-- Opening Marker --

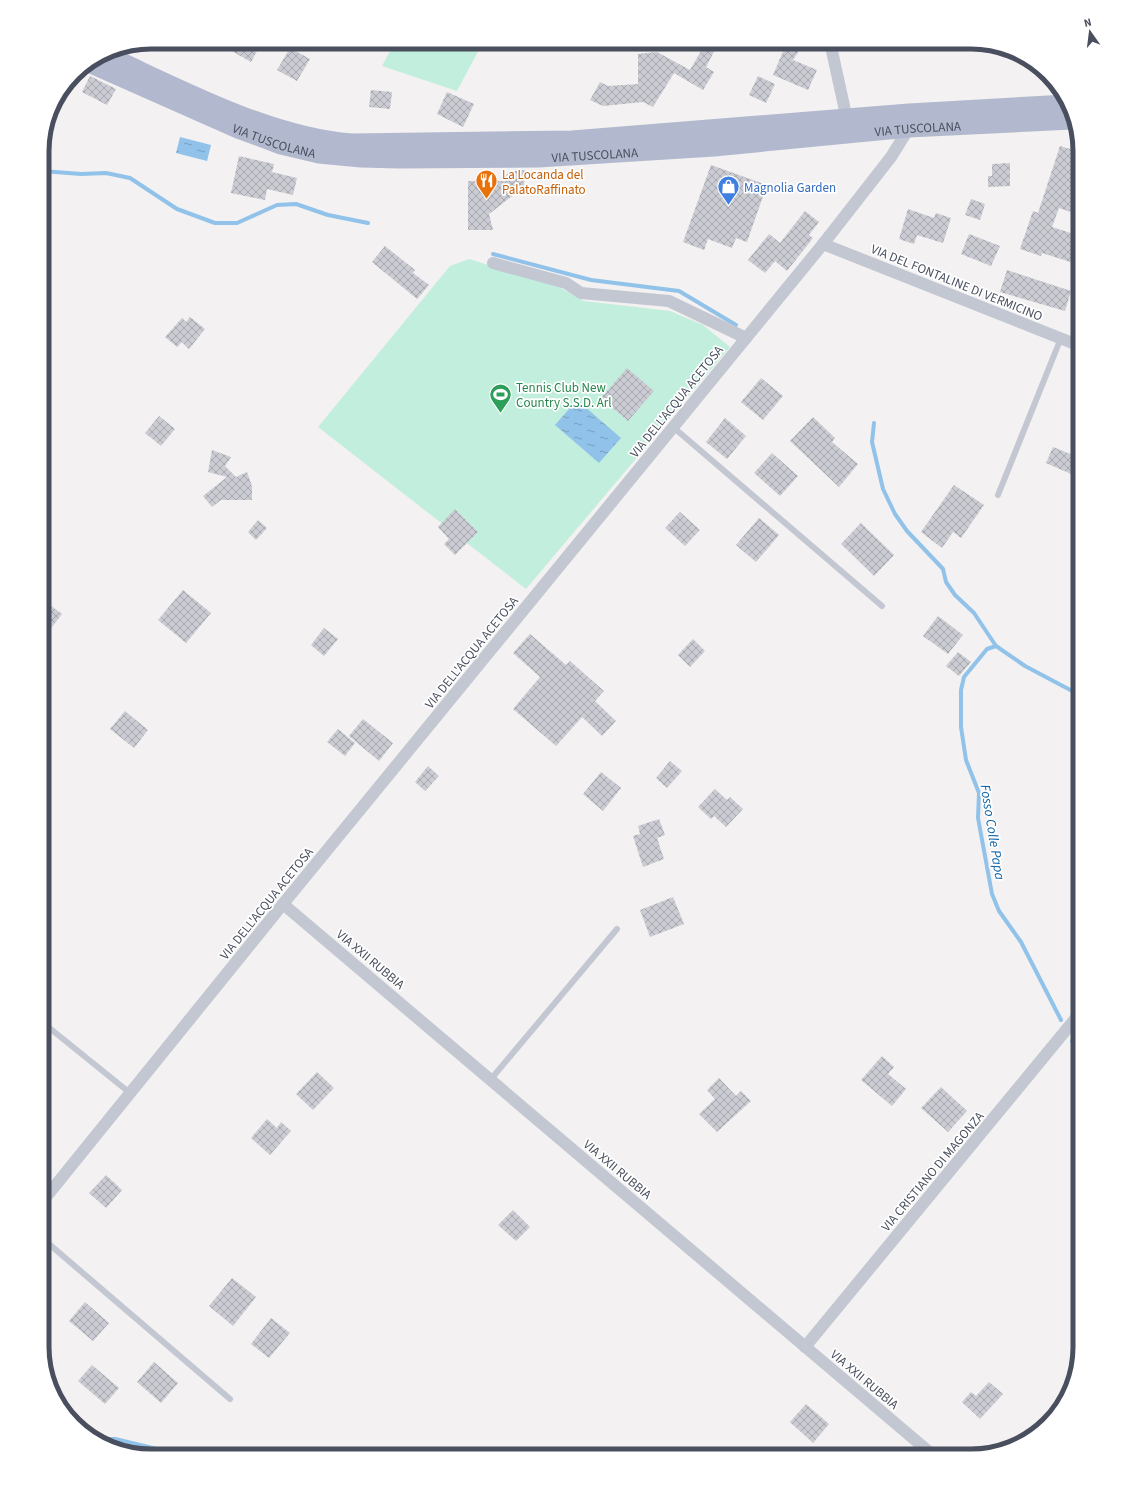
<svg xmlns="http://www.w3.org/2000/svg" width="1122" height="1498" viewBox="0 0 1122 1498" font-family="'Source Sans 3',sans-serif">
  <defs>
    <pattern id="water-ripples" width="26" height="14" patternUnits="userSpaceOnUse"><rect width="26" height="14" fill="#91c2e9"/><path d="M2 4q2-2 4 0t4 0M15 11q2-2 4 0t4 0" fill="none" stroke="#78a0c0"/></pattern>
    <pattern id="building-cross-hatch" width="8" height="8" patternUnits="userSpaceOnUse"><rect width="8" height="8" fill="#cbccd3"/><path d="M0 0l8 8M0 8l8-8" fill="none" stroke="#a7a8ae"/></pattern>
  </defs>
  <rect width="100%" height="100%" fill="#f3f1f1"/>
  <g fill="#c2eedd">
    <polygon points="395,42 483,42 457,91 382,66"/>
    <polygon points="469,259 559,287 584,301 670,311 703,325 730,347 526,589 318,427 450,266"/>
    <polygon points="102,1443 171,1456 151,1456"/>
  </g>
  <g fill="url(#water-ripples)">
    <polygon points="180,137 211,145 207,161 176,153"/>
    <polygon points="577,400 621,438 599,463 555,425"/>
  </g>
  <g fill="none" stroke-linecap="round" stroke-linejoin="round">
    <g stroke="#91c2e9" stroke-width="4">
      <polyline points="42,171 81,174 106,173 130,178 177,209 215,223 237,223 277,205 296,204 328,215 368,223"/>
      <polyline points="493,254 591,280 679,291 736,325"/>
      <polyline points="874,423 872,442 883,489 895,514 907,531 943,569 946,582 955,595 974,613 996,646 1025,666 1076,693 1080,692"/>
      <polyline points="996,646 987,649 964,677 961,690 961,727 966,760 979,793 978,818 992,894 999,911 1021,942 1061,1020"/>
      <polyline points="1072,1041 1075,1047 1075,1065 1080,1081"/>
      <polyline points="94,1439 115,1439 157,1449 203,1456"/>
    </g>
  </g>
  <g fill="url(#building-cross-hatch)">
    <polygon points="216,42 262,42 251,62"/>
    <polygon points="701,42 719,42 706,67 714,72 703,90 674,73 653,107 643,102 603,106 590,100 600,82 608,86 638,84 638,54 657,52 690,70 701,51 697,49"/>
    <polygon points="787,42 805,42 793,60 817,70 808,90 773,75"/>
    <polygon points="290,48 310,59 297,81 277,70"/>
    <polygon points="90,76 116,89 107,105 82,92"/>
    <polygon points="758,76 775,84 766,103 749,95"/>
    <polygon points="371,90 392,92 390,109 369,107"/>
    <polygon points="447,92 474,104 463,127 437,114"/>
    <polygon points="1060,146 1080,152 1080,215 1059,208 1052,227 1080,236 1080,265 1042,253 1041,256 1020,249 1033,211 1038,213"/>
    <polygon points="239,156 274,164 272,172 297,178 293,195 267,189 265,200 231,193"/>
    <polygon points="1010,163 1010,186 988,187 988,176 992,176 992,164"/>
    <polygon points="711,165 767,185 747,242 736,238 732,248 708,239 704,250 683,242"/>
    <polygon points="525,170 524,187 489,214 493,230 468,230 468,181 503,181 508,172"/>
    <polygon points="971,199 985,204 980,220 965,215"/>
    <polygon points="908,209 934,218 936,213 951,218 943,243 917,235 914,244 899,239"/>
    <polygon points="805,211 819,222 809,235 813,238 787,271 775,261 765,273 748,260 769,234 780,243"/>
    <polygon points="969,234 1000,246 991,266 961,254"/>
    <polygon points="385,246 415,270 413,273 429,285 417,299 372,262"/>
    <polygon points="1007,270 1071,291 1065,311 1000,292"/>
    <polygon points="190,317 205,329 189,349 182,342 177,347 165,337 182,318 186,322"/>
    <polygon points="627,368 654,391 628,421 601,398"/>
    <polygon points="761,378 783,396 763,420 741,402"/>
    <polygon points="159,416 175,429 161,446 145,433"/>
    <polygon points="813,417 835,438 832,442 858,464 839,487 790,441"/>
    <polygon points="725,418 746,436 727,459 706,442"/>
    <polygon points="1053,447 1080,458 1080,478 1046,463"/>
    <polygon points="212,450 231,457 225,466 236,477 247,472 252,486 252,500 221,500 212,507 203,496 227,477 208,472"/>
    <polygon points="772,453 798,476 780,496 754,473"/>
    <polygon points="954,485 984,505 961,538 953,532 942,548 921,532"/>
    <polygon points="455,509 478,532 455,555 444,544 449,539 438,527"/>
    <polygon points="680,512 700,530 685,546 665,528"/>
    <polygon points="759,518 779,535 756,562 736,545"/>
    <polygon points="258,520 267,528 256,540 248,532"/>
    <polygon points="861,523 894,555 874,576 841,544"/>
    <polygon points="183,590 211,613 186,643 158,620"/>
    <polygon points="42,599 62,614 42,640"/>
    <polygon points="938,616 963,635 948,654 923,636"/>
    <polygon points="324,628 338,639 324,656 311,645"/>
    <polygon points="530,634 566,665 570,661 604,691 595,701 616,721 602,736 582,717 556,746 513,709 540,677 513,653"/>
    <polygon points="693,639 705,651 690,667 678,655"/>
    <polygon points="958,652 971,662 959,676 946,666"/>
    <polygon points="125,711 148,730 134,748 110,729"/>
    <polygon points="363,719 393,743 379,761 349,736"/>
    <polygon points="338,729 355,743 345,756 327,742"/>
    <polygon points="670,761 682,771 667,788 656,778"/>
    <polygon points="428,766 439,776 425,791 415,782"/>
    <polygon points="601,772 621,788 603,811 583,794"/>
    <polygon points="715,789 727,800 730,797 743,809 726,827 714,816 711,819 698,807"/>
    <polygon points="659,819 665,835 657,838 664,859 643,867 633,836 640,834 638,826"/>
    <polygon points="673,897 684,924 650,937 640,910"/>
    <polygon points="882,1056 894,1067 888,1074 906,1089 892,1106 861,1080"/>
    <polygon points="317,1072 334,1088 313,1110 296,1094"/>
    <polygon points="719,1078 736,1096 741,1091 751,1101 717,1132 699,1114 715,1099 707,1090"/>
    <polygon points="941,1087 967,1111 948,1132 921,1108"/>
    <polygon points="267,1119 277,1128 281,1122 291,1131 270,1155 251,1138"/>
    <polygon points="106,1175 122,1190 106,1208 89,1193"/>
    <polygon points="513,1210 530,1227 516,1241 498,1225"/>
    <polygon points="232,1278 256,1297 233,1326 209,1306"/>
    <polygon points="85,1302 109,1323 93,1341 69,1321"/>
    <polygon points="271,1318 290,1333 269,1358 251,1344"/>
    <polygon points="154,1362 178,1383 161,1403 137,1382"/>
    <polygon points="92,1365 119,1388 105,1404 78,1381"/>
    <polygon points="989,1382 1003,1394 980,1419 962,1402 971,1392 976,1396"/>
    <polygon points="806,1404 829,1424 813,1443 790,1422"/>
  </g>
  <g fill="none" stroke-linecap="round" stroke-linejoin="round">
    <g stroke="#c2c7d2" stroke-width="6">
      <polyline points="673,427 882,606"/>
      <polyline points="998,495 1061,338"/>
      <polyline points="42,1022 130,1093"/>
      <polyline points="491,1079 617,929"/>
      <polyline points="42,1238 230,1399"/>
    </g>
    <g stroke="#c2c7d2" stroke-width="12">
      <polyline points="830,42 848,124"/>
      <polyline points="823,244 1080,346"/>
      <polyline points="493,263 566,283 581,293 669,301 746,338"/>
      <polyline points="283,904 934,1456"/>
      <polyline points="42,1202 283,904 823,244 891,157 909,128 909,124"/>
      <polyline points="805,1347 1080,1013"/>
    </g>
    <g stroke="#b2b9ce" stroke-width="19">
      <path d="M104,54C179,88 269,137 352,143L572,140L909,113L1066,104"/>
      <path id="s1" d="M89,63L238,129L281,145L319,154L361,158L399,159L538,158L714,147L909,128L1071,120"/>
    </g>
  </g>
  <defs>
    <symbol id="restaurant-pin" viewBox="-11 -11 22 30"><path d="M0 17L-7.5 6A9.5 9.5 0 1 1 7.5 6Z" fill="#e8710a" stroke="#fff"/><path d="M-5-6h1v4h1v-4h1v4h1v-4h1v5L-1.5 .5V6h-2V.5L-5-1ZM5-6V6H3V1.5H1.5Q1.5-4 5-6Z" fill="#fff"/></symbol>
    <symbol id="shop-pin" viewBox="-11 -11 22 30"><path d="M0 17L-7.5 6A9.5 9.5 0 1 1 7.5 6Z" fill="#3f7fe0" stroke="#fff"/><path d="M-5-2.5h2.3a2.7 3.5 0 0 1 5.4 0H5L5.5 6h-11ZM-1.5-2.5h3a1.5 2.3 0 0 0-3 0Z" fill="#fff"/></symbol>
    <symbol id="stadium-pin" viewBox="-11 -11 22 30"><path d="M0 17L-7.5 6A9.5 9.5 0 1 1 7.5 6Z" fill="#2e9e5b" stroke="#fff"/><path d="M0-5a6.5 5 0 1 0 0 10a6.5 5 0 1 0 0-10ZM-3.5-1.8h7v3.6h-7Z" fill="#fff"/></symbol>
  </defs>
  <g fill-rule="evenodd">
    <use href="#restaurant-pin" x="474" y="168" width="25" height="34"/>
    <use href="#shop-pin" x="716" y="174" width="25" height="34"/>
    <use href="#stadium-pin" x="488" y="382" width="25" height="34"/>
  </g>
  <g text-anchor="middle" stroke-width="3.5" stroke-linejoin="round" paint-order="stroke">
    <g font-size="13" fill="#494f5e" stroke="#fff">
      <text dy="5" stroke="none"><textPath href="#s1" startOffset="848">VIA TUSCOLANA</textPath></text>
      <text dy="5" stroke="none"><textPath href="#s1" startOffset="201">VIA TUSCOLANA</textPath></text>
      <text dy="5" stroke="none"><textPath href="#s1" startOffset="524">VIA TUSCOLANA</textPath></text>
      <text transform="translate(957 282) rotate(22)" y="5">VIA DEL FONTALINE DI VERMICINO</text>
      <text transform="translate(676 401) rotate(-51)" y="5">VIA DELL'ACQUA ACETOSA</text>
      <text transform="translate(471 652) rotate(-51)" y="5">VIA DELL'ACQUA ACETOSA</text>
      <text transform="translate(266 903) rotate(-51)" y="5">VIA DELL'ACQUA ACETOSA</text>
      <text transform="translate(371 959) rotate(40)" y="5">VIA XXII RUBBIA</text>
      <text transform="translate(618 1169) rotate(40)" y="5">VIA XXII RUBBIA</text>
      <text transform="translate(932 1171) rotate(-50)" y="5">VIA CRISTIANO DI MAGONZA</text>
      <text transform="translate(865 1379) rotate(40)" y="5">VIA XXII RUBBIA</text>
    </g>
    <g font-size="13" fill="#c56008" stroke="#fff" text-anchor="start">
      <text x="502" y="179">La Locanda del<tspan x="502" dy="15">PalatoRaffinato</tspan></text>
    </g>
    <g font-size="13" fill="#366cbe" stroke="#fff" text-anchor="start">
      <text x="744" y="192">Magnolia Garden</text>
    </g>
    <g font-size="13" fill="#27864d" stroke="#fff" text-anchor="start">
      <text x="516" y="392">Tennis Club New<tspan x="516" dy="15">Country S.S.D. Arl</tspan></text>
    </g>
    <g font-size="14" font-style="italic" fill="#1265a8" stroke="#fff">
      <text transform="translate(993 832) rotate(81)" y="5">Fosso Colle Papa</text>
    </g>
  </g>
  <path d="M0 0H1122V1498H0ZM151 49H971A102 102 0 0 1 1073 151V1347A102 102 0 0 1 971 1449H151A102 102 0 0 1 49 1347V151A102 102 0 0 1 151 49Z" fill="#fff" fill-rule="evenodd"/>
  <path fill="none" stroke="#494f5e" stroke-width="5" d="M151 49H971A102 102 0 0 1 1073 151V1347A102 102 0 0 1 971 1449H151A102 102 0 0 1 49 1347V151A102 102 0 0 1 151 49Z"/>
  <g transform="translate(1090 32) rotate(346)" stroke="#ffffff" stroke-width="3" paint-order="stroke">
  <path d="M0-3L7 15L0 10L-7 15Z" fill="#494f5e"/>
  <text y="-6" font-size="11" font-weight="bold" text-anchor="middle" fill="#494f5e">N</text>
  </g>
</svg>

-- Closing Marker --

Task item: Would you report every line of the entries above containing the word "middle"?

Exercise solution:
  <g text-anchor="middle" stroke-width="3.5" stroke-linejoin="round" paint-order="stroke">
  <text y="-6" font-size="11" font-weight="bold" text-anchor="middle" fill="#494f5e">N</text>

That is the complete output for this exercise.